Le CNCR reconnait et remercie l’État du Sénégal pour les nombreuses mesures de soutien et de facilité en faveur des ménages vulnérables et des familles rurales en particulier, pour limiter au mieux les effets du COVID 19 sur leur sécurité alimentaire et leurs conditions de vie en général. Il s’agit notamment de l’aide alimentaire d’urgence destinée aux ménages vulnérables, des facilités de mobilité offertes aux producteurs et travailleurs saisonniers pour la poursuite de leurs activités de production ou de commercialisation, la réouverture des marchés hebdomadaires (louma), des dons en aliments de bétail et de volaille, des fonds mobilisés pour soutien à la prochaine campagne agricole 2020-2021

Toutefois, nous souhaiterions formuler les recommandations ci-après pour renforcer l’action de l’Etat en faveur de nos membres. 

Des propositions dans le court et moyen termes  

Proposition n° 1 : Procéder dans les meilleurs délais à la distribution des vivres pour soulager les exploitations familiales affectées par la mauvaise campagne agricole de l’année dernière et atténuer les conséquences de la période de soudure dans le monde rural. 

Proposition n° 2 : Acheter ou faciliter la commercialisation de la production maraichère et avicole et l’ajouter dans les kits àdistribuer aux ménages vulnérables.

Proposition n° 3 : Sécuriser la production de riz de la contre-saison dans la vallée du fleuve Sénégal et dans le bassin del’Anambé. Pour éviter une perte d’une partie de la production de riz avec l’arrivée des pluies, la récolte et le stockage devront se faire très rapidement. 

Proposition n° 4 : Eponger tout ou partie des dettes dues par les paysans aux industriels et à « La Banque Agricole (LBA) »pour préserver le système de contractualisation prometteuse et sécuriser la prochaine campagne agricole.

Proposition n° 5 : Démarrer rapidement la distribution des intrants (semences, engrais, aflasafe) en revoyant à la hausse la subvention 

Proposition n° 6 : Renforcer l’accompagnement de la production dans les zones où il y a une maîtrise de l’eau(vallée, anambéniayes, etc.) à travers l’entretien et la réhabilitation des aménagements et une forte subvention des intrants et matériels agricoles.

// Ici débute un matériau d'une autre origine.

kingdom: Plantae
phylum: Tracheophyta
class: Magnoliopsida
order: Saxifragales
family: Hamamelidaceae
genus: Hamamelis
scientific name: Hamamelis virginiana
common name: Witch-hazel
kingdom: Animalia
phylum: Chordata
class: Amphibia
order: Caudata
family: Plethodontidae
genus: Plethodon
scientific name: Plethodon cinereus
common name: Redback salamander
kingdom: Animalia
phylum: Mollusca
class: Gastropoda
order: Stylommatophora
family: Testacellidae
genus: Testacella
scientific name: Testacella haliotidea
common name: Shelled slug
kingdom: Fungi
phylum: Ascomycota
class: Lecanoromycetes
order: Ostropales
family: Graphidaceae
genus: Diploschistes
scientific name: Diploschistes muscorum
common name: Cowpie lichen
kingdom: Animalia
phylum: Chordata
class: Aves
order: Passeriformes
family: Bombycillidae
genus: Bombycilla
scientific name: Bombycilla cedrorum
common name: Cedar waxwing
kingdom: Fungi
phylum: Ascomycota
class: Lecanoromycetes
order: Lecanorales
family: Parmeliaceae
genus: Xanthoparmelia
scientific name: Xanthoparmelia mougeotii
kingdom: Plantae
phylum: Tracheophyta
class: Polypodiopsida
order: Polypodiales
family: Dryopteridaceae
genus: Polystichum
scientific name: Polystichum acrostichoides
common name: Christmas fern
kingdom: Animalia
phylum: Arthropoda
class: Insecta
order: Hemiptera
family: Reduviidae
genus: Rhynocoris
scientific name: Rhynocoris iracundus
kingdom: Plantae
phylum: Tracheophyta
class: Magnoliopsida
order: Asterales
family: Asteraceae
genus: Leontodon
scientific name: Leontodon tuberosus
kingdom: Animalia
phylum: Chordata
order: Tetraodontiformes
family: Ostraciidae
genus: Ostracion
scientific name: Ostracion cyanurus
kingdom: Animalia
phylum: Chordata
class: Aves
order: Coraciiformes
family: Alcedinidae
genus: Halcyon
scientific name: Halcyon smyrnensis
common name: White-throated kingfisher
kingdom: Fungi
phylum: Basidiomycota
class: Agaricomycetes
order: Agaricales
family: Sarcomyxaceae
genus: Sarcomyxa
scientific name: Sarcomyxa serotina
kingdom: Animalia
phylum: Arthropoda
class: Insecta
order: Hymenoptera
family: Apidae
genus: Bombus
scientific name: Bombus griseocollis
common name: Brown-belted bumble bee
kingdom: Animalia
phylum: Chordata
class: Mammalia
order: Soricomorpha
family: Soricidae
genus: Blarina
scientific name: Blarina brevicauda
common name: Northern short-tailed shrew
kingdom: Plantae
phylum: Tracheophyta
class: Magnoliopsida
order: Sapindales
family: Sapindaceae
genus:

Proposition n° 7 : Evaluer et accompagner le système de contractualisation liant OP, Industriels et opérateurs de marchés, en vue de sa généralisation.

Proposition n° 8 : Subventionner le carburant des forages de la zone sylvo-pastorale et prendre en charge la maintenance et la réparation pour un bon abreuvement du cheptel gratuitement ou à moindre coût

Proposition n° 9 : Soutenir le plan de relance de la filière avicole à travers la mise en place d’un fonds qui permettra aux acteurs actuels de redémarrer leurs activités

Proposition n° 10 : Réviser et adapter les horaires de travail dans les quais de débarquement de la pêche pour permettre aux acteurs de la pêche de mener leurs activités dans les meilleurs conditions possibles

Proposition n° 11 Soutenir la relance de la pêche artisanale à travers la mise en place d’un fonds qui permettra aux pêcheurs et aux femmes transformatrices de redémarrer leurs activités.

Des propositions sur le moyen et long termes

Il s’agira de : 

Proposition N° 12 Poursuivre et amplifier le renouvellementdu matériel et équipement agricoles des exploitations familiales. 

Proposition n° 13 : Généraliser l’accès à l’eau d’irrigation complémentaire par un programme « Une exploitation familiale, un point d’eau agricole ».

Proposition n° 14 Examiner la possibilité d’une diminution sensible du taux d’intérêt débiteur du crédit agricole en l’allégeant de 7,5% à 3% l’an 

Proposition n° 15 Bonifier la prime d’assurance agricole à hauteur de 90% en vue de généraliser cette forme de protection de notre agriculture et de ses exploitants familiaux

Proposition n° 16 : Renforcer les investissements dans les marchés pour améliorer l’offre de services et assurer le respect les normes d’hygiène  

Proposition n° 17 évaluer et engager la préparation de la nouvelle LOASP en instaurant un dialogue multi-acteurs base sur des évidences scientifiques 

Le CNCR est disposé à accompagner l’Etat dans la réalisation de ces propositions à travers des contrats d’objectifs. 

Le CNCR s’engage à ne ménager aucun effort pour accroître la résilience des exploitations familiales et ménages ruraux vulnérables face au COVID-19 grâce au renforcement des capacités productives et alimentaires ainsi que des conditions sanitaires.